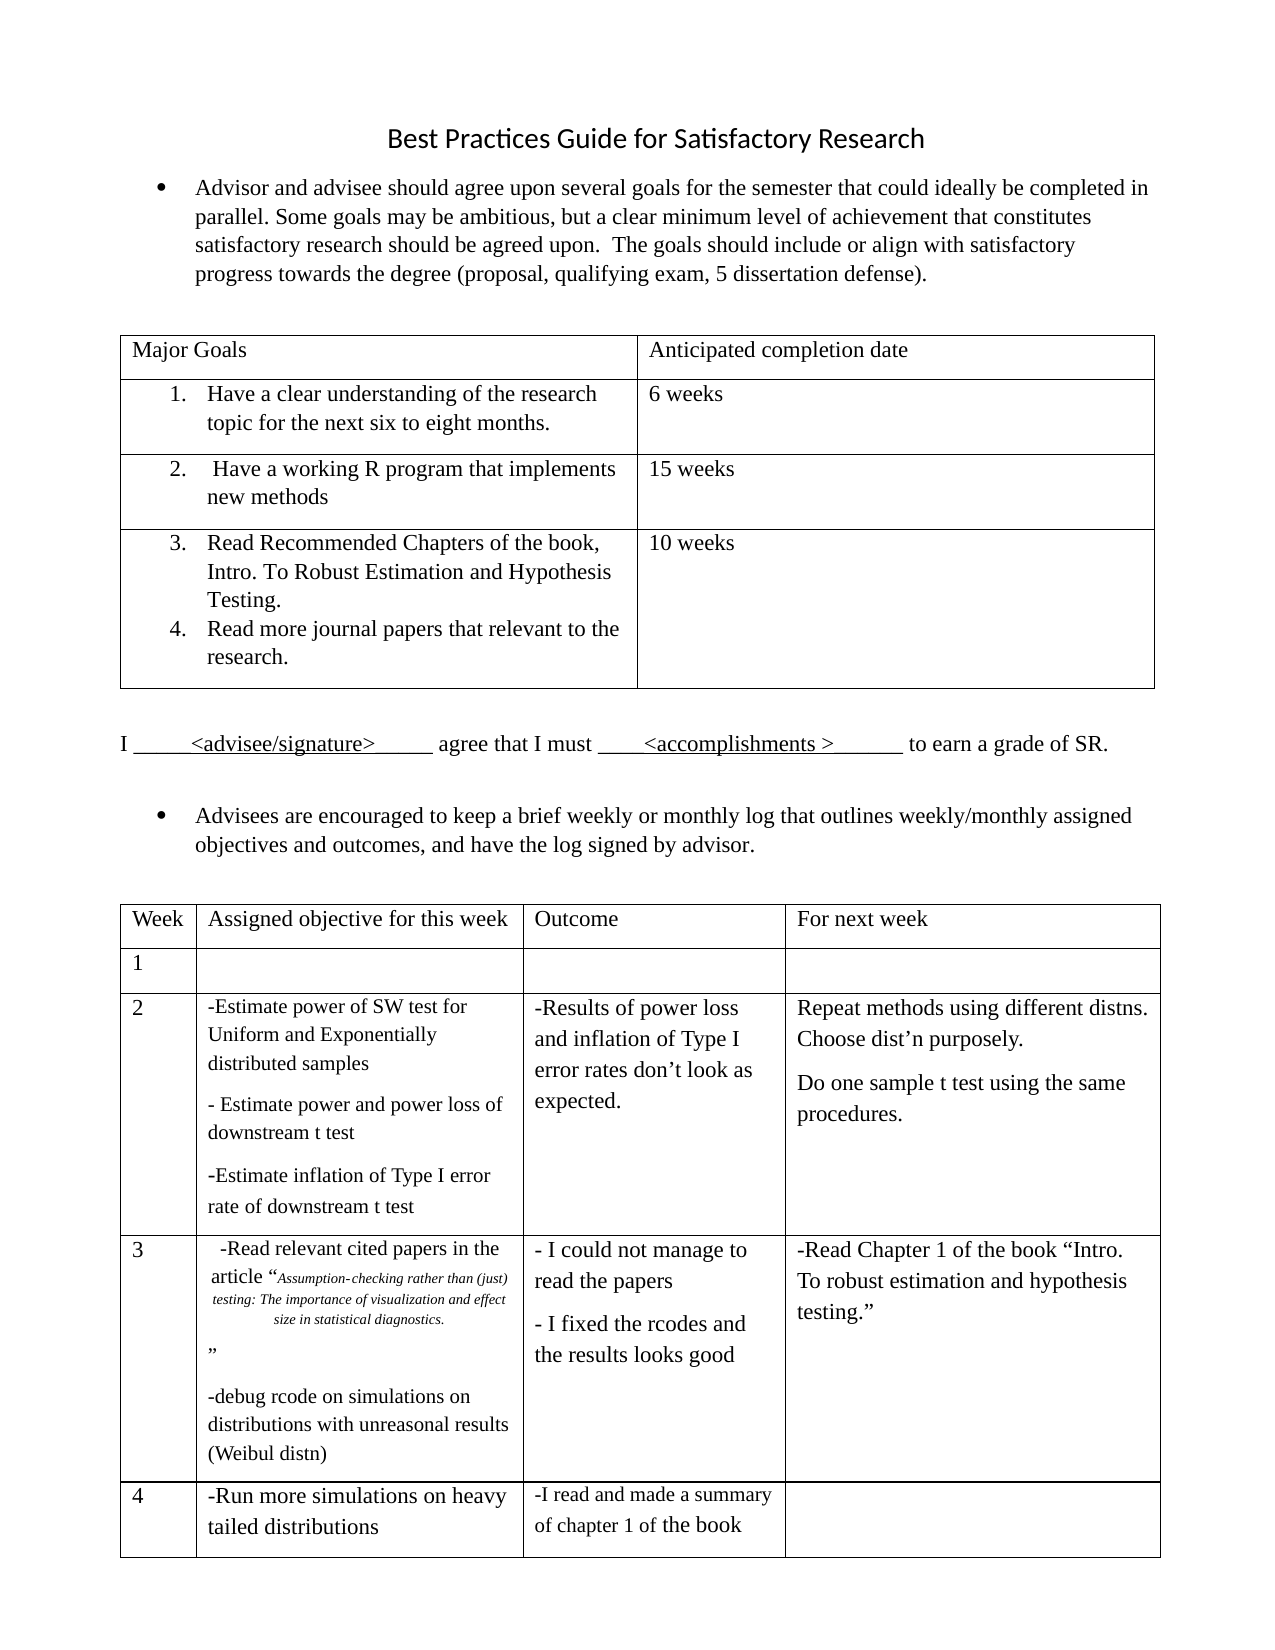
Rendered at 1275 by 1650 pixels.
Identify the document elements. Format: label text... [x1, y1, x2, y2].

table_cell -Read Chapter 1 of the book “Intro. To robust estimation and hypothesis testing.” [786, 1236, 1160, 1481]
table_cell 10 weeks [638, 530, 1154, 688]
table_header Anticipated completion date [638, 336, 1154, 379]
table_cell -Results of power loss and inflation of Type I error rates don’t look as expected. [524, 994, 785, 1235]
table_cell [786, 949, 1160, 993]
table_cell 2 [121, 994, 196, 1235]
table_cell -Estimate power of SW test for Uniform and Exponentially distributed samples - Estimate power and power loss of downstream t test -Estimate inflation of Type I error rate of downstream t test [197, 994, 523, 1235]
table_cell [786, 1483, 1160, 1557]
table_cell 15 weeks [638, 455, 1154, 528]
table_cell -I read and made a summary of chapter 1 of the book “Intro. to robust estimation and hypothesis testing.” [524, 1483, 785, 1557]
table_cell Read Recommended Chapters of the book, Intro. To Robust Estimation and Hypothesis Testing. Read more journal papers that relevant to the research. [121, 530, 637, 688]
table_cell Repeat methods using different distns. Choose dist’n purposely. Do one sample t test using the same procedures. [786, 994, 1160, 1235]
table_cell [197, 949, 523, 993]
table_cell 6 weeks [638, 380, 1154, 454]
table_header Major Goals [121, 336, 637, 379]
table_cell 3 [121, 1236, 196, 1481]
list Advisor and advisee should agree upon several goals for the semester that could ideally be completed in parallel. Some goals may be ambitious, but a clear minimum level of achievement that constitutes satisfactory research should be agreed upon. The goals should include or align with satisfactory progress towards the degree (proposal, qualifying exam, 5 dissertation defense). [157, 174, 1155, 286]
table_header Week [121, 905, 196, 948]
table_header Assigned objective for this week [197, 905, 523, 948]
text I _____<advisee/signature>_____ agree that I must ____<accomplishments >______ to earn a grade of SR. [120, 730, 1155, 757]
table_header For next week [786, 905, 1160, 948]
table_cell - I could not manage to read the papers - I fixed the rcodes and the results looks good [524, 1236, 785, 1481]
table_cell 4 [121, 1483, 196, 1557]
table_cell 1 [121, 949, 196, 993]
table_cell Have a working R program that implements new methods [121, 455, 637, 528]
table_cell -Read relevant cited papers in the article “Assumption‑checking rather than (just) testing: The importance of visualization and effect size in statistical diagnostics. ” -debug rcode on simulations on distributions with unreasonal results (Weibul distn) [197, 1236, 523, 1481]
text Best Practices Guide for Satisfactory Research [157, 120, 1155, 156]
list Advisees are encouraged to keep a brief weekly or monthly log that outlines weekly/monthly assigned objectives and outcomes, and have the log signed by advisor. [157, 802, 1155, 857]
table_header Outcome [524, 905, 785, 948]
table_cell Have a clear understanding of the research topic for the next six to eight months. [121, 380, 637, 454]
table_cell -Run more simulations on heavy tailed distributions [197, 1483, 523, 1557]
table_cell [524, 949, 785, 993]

---

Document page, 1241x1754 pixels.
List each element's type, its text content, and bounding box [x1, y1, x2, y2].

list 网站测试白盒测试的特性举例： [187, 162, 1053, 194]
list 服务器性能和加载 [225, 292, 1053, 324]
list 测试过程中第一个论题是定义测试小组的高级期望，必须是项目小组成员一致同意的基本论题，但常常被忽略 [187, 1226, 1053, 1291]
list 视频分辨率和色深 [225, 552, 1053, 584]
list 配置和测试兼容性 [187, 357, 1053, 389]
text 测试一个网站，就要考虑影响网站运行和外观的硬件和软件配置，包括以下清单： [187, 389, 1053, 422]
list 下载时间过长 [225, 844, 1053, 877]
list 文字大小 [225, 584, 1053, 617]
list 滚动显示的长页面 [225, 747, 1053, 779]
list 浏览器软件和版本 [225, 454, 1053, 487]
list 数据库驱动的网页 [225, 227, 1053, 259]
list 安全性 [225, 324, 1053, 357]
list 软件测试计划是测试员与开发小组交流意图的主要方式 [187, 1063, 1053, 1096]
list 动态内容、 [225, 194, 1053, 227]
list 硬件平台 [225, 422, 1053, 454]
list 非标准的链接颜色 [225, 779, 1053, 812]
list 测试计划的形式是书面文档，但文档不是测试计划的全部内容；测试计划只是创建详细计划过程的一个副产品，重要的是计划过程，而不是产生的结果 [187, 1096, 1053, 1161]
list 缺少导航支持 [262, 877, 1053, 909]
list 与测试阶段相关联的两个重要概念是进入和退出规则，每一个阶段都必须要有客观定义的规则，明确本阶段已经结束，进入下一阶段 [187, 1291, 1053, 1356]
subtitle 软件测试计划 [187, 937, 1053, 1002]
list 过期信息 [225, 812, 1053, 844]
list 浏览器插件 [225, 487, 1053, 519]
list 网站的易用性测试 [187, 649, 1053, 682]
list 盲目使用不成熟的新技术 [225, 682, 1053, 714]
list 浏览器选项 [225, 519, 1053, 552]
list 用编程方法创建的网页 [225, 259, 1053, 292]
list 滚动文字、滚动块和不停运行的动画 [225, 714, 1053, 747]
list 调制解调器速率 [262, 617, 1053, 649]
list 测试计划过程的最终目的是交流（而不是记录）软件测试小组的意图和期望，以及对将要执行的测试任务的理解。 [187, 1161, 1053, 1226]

---

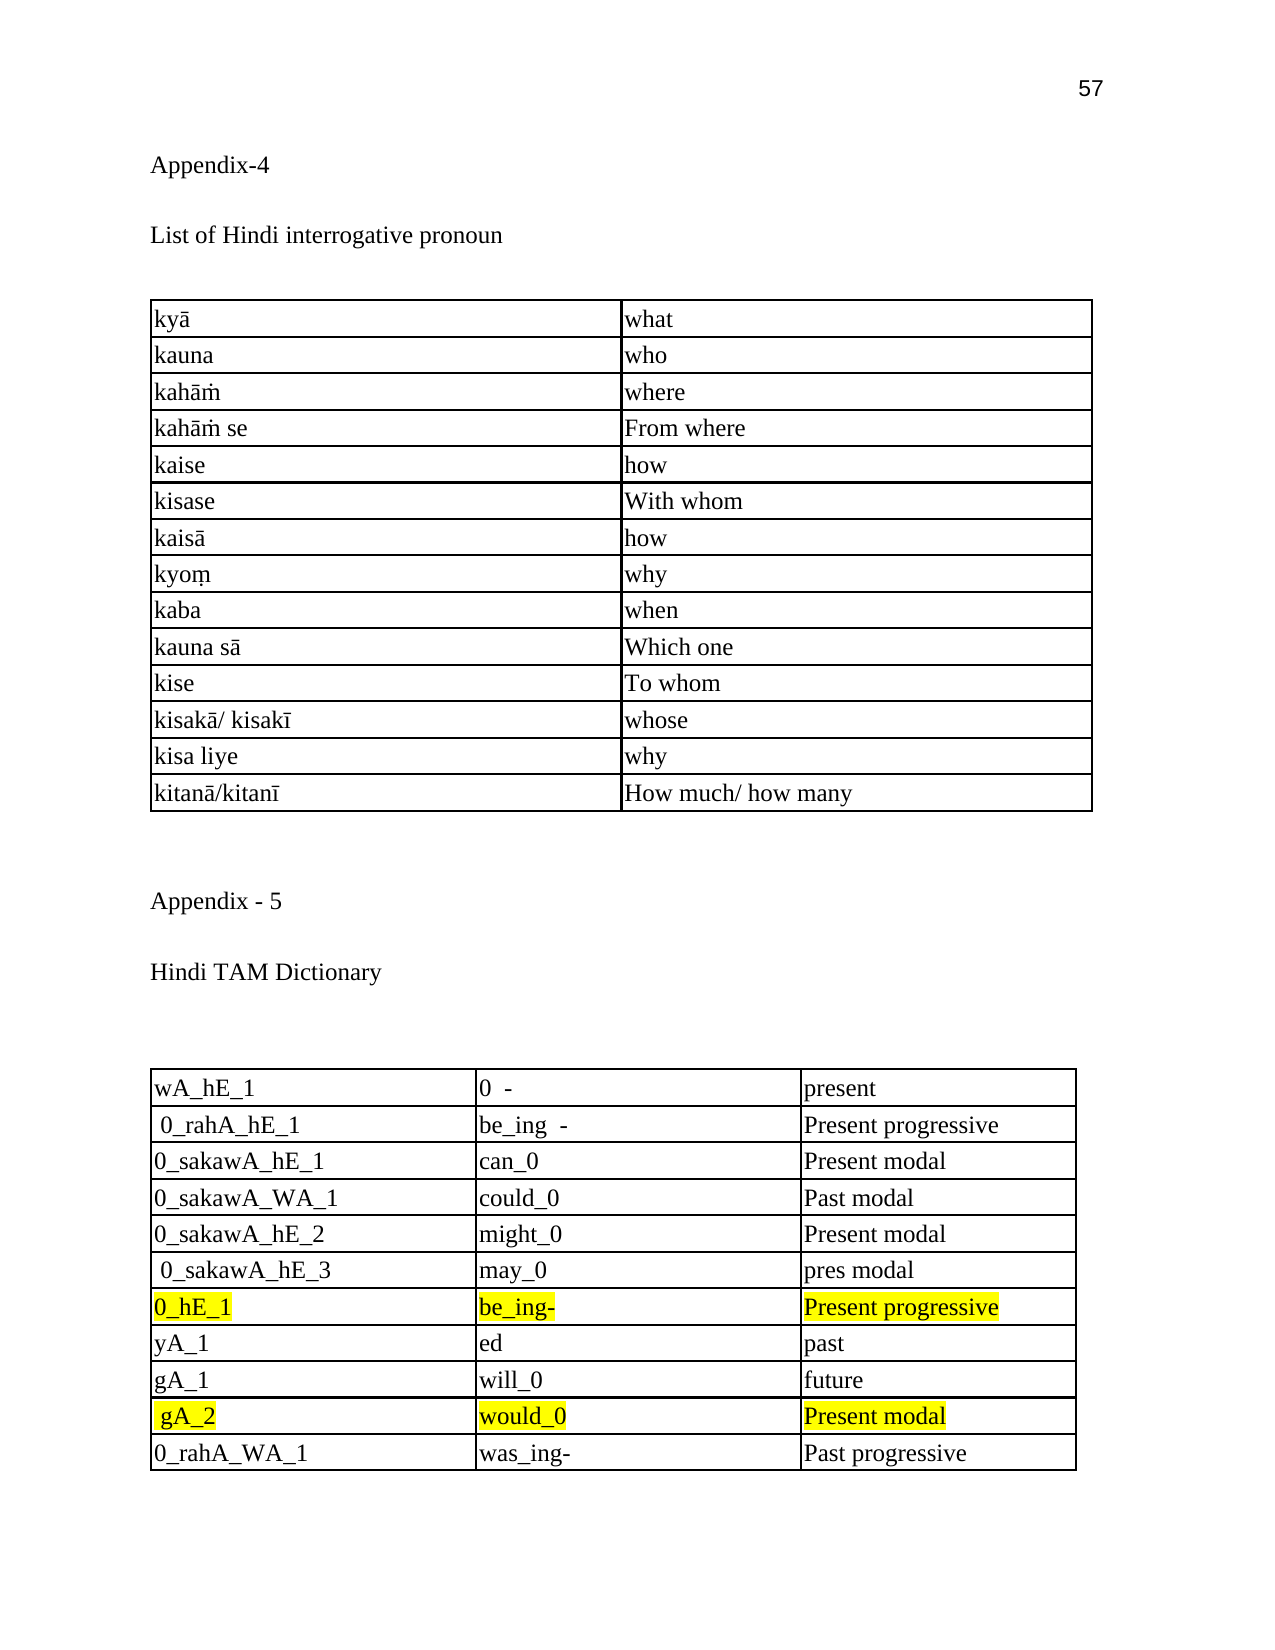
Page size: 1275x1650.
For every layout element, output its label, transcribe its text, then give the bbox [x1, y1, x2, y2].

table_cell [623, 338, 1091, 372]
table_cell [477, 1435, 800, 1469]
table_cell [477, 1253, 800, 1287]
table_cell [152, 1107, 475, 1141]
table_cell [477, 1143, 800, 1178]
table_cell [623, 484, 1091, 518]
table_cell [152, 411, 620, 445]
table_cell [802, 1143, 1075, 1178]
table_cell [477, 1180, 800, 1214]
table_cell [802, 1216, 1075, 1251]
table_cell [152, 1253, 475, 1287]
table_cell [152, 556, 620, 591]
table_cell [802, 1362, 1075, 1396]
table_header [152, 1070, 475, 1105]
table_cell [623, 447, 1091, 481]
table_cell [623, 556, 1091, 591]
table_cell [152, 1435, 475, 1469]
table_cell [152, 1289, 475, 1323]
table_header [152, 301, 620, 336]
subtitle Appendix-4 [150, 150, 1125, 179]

▶ **Directive**
A single number is the answer here: how many lines of the material contain the string "pixels"?

▶ **Your solution**
2